Applicazioni ed esempi

  • Biologia: molti organismi marini e terrestri usano la bioluminescenza per comunicazione, difesa o attrazione della preda.
  • Analisi chimica e diagnostica: saggi basati su chemiluminescenza sono impiegati per la rilevazione sensibile di specifiche molecole o antigeni.
  • Segnalazione: reazioni che emettono luce sono usate in dispositivi di emergenza e in applicazioni sperimentali di laboratorio.

Differenze da fluorescenza e fosforescenza

Pur avendo meccanismi che coinvolgono stati eccitati, la chemiluminescenza si distingue perché l'energia necessaria all'eccitazione proviene da una reazione chimica, mentre nella fluorescenza e nella fosforescenza l'eccitazione è indotta da assorbimento di fotoni. Inoltre, i tempi e le vie di rilassamento (radiative vs. non radiative) possono variare tra questi fenomeni.

Note finali

La chemiluminescenza è un fenomeno utile sia per comprendere processi naturali come la bioluminescenza, sia come strumento pratico in analisi sensibili. Le osservazioni sperimentali si basano su misure di fotoni emessi al secondo e sull'analisi spettroscopica delle emissioni, mentre la comprensione microscopica implica lo studio degli elettroni e dei loro livelli energetici (orbitali e orbite), nonché il confronto con lo stato fondamentale.

Applicazioni analitiche

Il dispositivo necessario per misurare la luce prodotta è semplice. Serve qualcosa per tenere il campione e un tubo fotomoltiplicatore. Ci sono tre modi per utilizzarlo nelle misurazioni chimiche.

  1. a volte il prodotto ricercato fa luce quando reagisce con un altro composto,
  2. in un altro tipo la quantità di luce fatta cala quando si aggiunge il prodotto desiderato,
  3. a volte il prodotto desiderato quando viene aggiunto a una reazione di chemiluminescenza fa più luce (una reazione catalitica).

Analisi dei gas

Il metodo misura piccole quantità di inquinanti atmosferici. Un metodo comune misura la quantità di monossido di azoto facendolo reagire con l'ozono. La luce prodotta ha una lunghezza d'onda da 600 a 2800 nm.

Analisi dei liquidi

Il luminol è il tipo più noto di composto usato per la chemiluminescenza nei liquidi.

Analisi degli organelli cellulari

Il Ca2+ (calcio) all'interno di diverse parti delle cellule come i mitocondri può fare luce quando reagisce con una proteina della medusa chiamata aequorina.
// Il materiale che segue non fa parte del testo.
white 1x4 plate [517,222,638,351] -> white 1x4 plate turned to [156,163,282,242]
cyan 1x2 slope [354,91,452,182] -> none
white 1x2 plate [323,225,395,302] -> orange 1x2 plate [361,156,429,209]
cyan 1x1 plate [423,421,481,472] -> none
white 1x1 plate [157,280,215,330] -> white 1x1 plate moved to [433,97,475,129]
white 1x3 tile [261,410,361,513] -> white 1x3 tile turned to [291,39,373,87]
L'ossido nitrico (NO) è nelle cellule ed è un modo per le cellule di parlare tra loro, questo può essere misurato con il composto luminol.

Altri esempi

  • Un esempio di molecole di chemiluminescenza in natura è la lucciola luciferina.
  • Il processo è usato per fare i glowsticks.

Domande e risposte

D: Che cos'è la chemiluminescenza?

R: La chemiluminescenza è un tipo di luminescenza che comporta la produzione di luce attraverso una reazione chimica.

D: Che cos'è la bioluminescenza?

R: La bioluminescenza si riferisce alla chemiluminescenza che si verifica nei sistemi biologici.
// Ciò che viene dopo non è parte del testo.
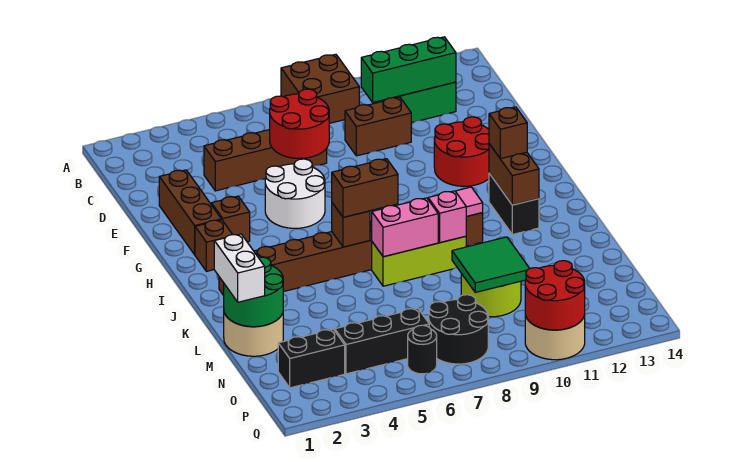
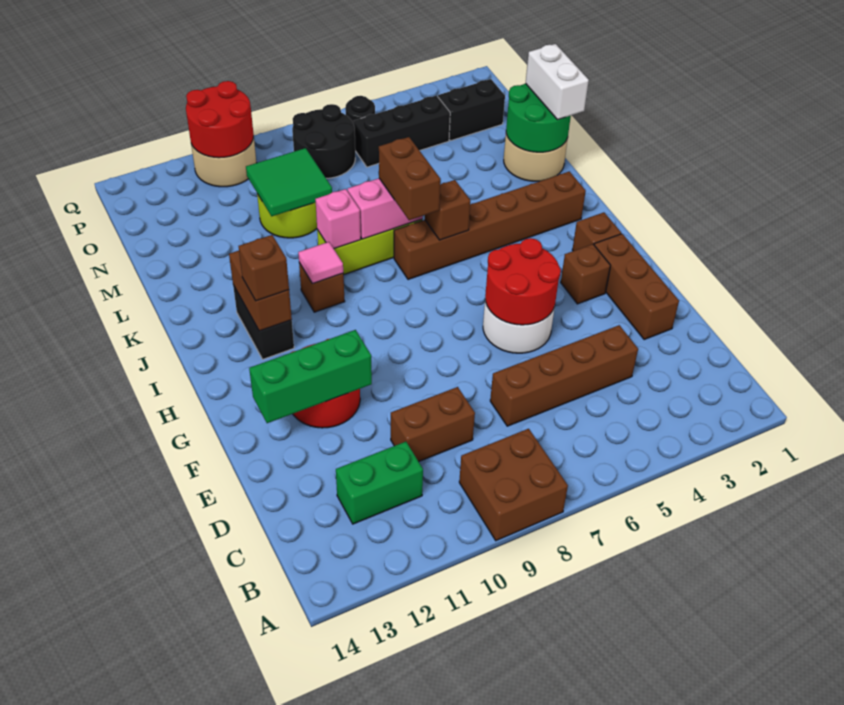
green 1x3 brick [361,37,456,102] -> green 1x3 brick moved to [249,330,372,423]
red 2x2 round brick [270,89,329,158] -> red 2x2 round brick moved to [485,238,561,325]
brown 1x2 brick [332,159,398,217] -> brown 1x2 brick turned to [379,137,440,220]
D: La luce prodotta nella chemiluminescenza è legata al calore?

R: No, la luce prodotta nella chemiluminescenza non è correlata al calore.

D: Può fare un esempio di reazione chemiluminescente?
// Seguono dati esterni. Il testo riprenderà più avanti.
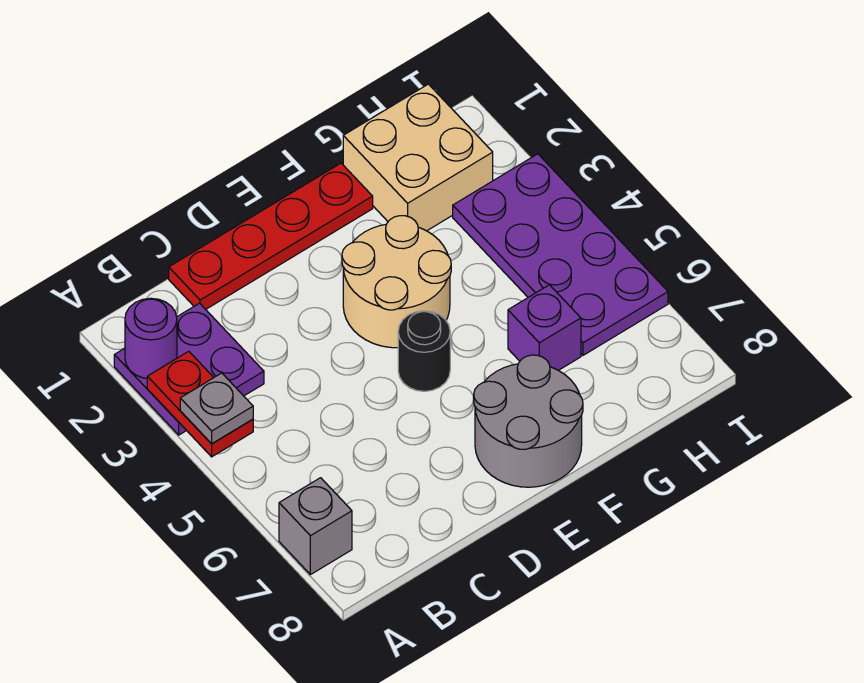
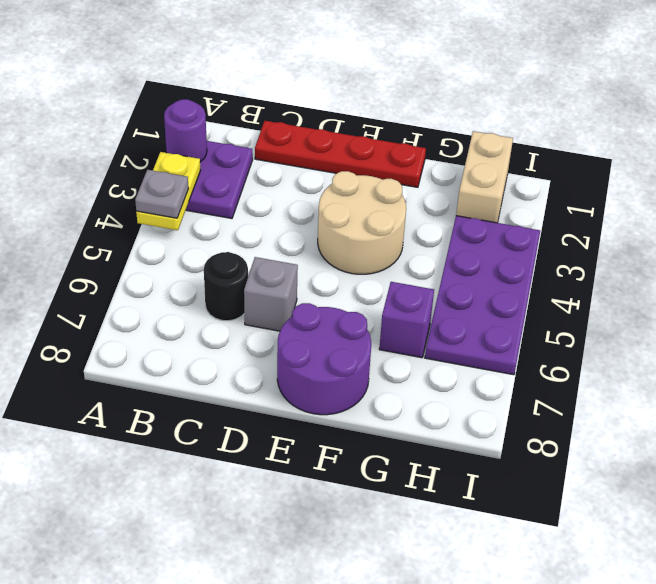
red 1x2 plate [147,351,253,457] -> yellow 1x2 plate [136,152,200,230]
grey 1x1 brick [279,478,352,575] -> grey 1x1 brick moved to [244,257,298,331]
black 1x1 round brick [398,311,450,391] -> black 1x1 round brick moved to [204,252,248,321]
grey 2x2 round brick [473,355,583,487] -> purple 2x2 round brick [277,303,371,415]
tan 2x2 brick [343,84,493,231] -> tan 1x2 brick [456,131,513,223]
R: Un semplice esempio di reazione chemiluminescente è la reazione tra A e B, che produce C, D e luce.

D: Che cos'è C* nella reazione chemiluminescente?

R: C* è uno stato eccitato di C che si verifica quando gli elettroni sono spinti in un'orbita più alta dall'energia della reazione chimica.

D: Come fa lo stato eccitato di C a emettere luce?

R: Lo stato eccitato è meno stabile dello stato terreno, quindi gli elettroni nello stato eccitato cadono nello stato terreno emettendo luce.

D: Che cos'è l'intensità radiante?

R: L'intensità radiante è la quantità di luce misurabile prodotta in una reazione chemiluminescente, espressa come ICL (fotoni emessi al secondo).